Something metal and weighty scraped across the concrete floor, followed by a sharp click as it came to rest against what was probably a honed talon.
“As you’re the Shadow Archer, this should be just as powerful in your hands.”
And now I was trapped in a hole with my two greatest enemies and the one weapon that could totally obliterate my existence. I teetered, my knees and elbows wanting to buckle.
“This is handy,” he said, nails clacking against my conduit. I grimaced, swallowing hard as he pulled back on the crossbow. It felt like he was pawing one of my internal organs.
“I’ve also been following your daughter, gathering intel on her haunts and friends, her habits. May I share them?”
She waited, and so did I, heart slamming, a lump closing my throat. The news that she’d been following me was a surprise, but it was a concern I shunted aside for later. Because consent now would mean forgiveness, and would make Regan dangerous again. The Tulpa took a long time before delivering his verdict.
“Speak.”
I closed my eyes and fought not to sag. And Regan began telling him about the real me, the one the rest of the world thought dead, the one he knew was alive…but not how or where.
“She’s a woman of surprising regularity, coming and going from her residence like clockwork. Admittedly one with a skewed sense of time, but regular for someone who abides by the rules of two realities.”
“Where is it?”
“The Greenspun Residences. Do you know it?”
Of course he did. His main mortal ally’s daughter, Olivia Archer, lived in the same building. Crafty, I thought. Regan both was and was not telling him my identity. Her ass was in tatters and yet she was still covering it.

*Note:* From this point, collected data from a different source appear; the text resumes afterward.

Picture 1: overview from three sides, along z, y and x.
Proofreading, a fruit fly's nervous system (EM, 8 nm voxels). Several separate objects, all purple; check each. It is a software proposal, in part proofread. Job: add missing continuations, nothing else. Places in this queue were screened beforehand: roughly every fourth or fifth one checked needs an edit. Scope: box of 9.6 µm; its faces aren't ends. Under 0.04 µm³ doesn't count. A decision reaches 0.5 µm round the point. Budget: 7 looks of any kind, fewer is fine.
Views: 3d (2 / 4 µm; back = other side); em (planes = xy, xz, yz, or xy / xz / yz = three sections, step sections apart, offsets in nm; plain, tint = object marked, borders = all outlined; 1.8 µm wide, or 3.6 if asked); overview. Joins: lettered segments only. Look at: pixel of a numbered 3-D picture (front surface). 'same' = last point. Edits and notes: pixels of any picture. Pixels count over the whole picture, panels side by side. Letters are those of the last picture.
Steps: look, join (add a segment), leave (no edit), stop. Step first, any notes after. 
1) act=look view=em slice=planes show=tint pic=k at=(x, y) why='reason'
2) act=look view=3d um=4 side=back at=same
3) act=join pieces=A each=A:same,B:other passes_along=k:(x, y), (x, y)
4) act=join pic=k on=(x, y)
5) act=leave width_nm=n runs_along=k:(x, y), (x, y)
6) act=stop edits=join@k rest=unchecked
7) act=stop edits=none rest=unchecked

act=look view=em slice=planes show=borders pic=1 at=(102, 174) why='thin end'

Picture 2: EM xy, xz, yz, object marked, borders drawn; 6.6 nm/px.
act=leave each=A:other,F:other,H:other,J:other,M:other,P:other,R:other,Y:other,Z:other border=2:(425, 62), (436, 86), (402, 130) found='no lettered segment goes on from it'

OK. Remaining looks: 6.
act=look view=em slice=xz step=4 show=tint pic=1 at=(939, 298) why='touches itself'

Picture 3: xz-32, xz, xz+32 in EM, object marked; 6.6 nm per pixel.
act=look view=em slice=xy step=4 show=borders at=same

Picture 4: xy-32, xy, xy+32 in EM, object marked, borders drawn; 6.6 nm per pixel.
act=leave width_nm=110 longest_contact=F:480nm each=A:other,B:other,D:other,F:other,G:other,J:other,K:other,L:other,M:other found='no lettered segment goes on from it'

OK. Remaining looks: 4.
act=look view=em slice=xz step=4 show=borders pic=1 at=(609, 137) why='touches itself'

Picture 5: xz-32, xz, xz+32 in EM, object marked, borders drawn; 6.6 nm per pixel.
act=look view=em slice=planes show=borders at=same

“You think she’d know better,” Regan was saying, “but hubris is her greatest fault.”
The Tulpa let the useless remark pass. “What else?”

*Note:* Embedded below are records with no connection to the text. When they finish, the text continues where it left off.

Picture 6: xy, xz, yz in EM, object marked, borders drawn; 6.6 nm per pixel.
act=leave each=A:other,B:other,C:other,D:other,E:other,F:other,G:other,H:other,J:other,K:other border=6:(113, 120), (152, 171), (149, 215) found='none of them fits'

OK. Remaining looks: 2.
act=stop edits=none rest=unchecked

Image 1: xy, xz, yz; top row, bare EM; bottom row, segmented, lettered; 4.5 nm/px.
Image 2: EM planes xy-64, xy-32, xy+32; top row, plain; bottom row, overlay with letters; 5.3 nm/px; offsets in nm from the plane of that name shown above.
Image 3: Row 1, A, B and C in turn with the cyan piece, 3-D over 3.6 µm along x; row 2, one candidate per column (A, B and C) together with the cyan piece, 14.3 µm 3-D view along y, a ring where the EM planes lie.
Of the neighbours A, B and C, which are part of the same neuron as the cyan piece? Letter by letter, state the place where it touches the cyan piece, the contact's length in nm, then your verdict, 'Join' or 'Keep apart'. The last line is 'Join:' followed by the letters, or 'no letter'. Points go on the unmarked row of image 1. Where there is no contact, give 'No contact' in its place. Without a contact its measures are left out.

The effort to speak was paining her, and as Regan swallowed, I imagined congealing blood clots sliding down her tattered throat. She might be substantially more helpless than she’d been as a Shadow agent, but her determination was still terrifying. “She visits Master Comics with shocking regularity.”
“As you said. Hubris.” His voice was noncommittal, but that he was allowing her to continue spoke volumes.
“She’s no longer in contact with her mortal boyfriend, and as far as I can tell, cares nothing for him. He has no memory of their relationship beyond their dalliance as teens.”
The romance between Ben Traina and me had popped up in the Shadow manuals over the last few weeks, now that the information couldn’t be used against me. Still, I tensed.